Movies: The Last Exorcism ***
(15A, general release)
Made for half-nothing by German film-maker Daniel Stamm and shot in the hand-held 'found footage'-style of movies such as The Blair Witch Project and Cloverfield, The Last Exorcism bristles with wit and invention for at least its first hour, and opens with a lovely premise.
That premise centres around the Reverend Cotton Marcus (Patrick Fabian), a gifted Southern evangelical minister who can twist his congregation around his little finger but is secretly a flippant atheist.
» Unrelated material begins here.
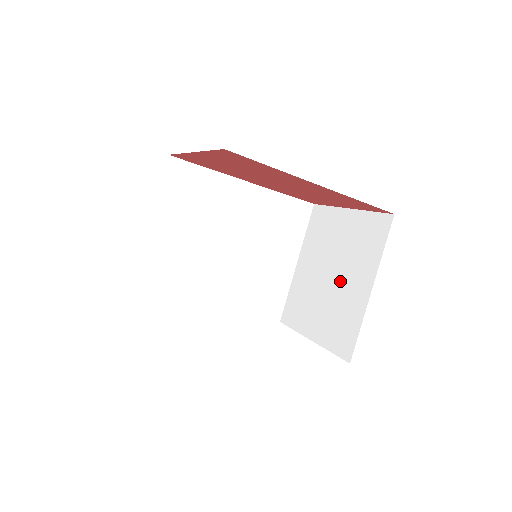
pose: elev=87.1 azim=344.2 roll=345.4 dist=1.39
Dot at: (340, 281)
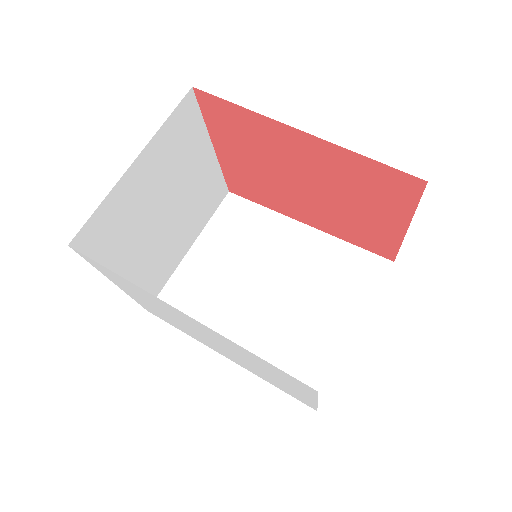
Dot at: occluded
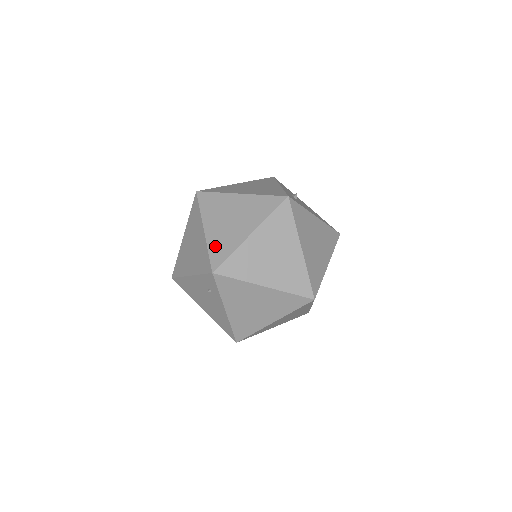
For him, his ministry is a livelihood and nothing else, his flock a bunch of simple-minded fools, and when he is called to a remote farm near New Orleans to carry out an exorcism, he glibly prepares his smoke and mirrors.
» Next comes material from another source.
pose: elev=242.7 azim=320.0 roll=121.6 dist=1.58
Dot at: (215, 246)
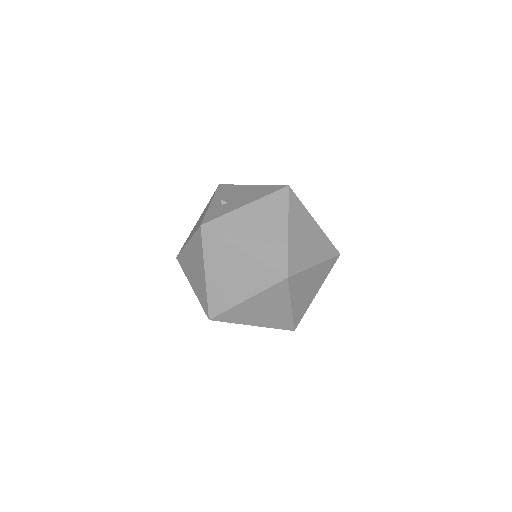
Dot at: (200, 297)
A documentary crew follows him to the Sweetzer farm, where a teenage girl called Nell (Ashley Bell) has been waking in the night and slaughtering cattle. Her God-fearing dad believes she's possessed, and Marcus makes a big show of exorcising her using hidden sound effects and pulleys that make the bed jump.
He takes the farmer's money and prepares to leave, but things get complicated when Marcus starts to believe the girl might really be possessed.
Stamm builds his low-budget frights beautifully and, with the help of Fabian's delightfully smug performance, expertly mixes humour and fear. Everything is going swimmingly, in fact, until Stamm goes and blows it all with a wildly jarring and overblown climax. Which is a shame.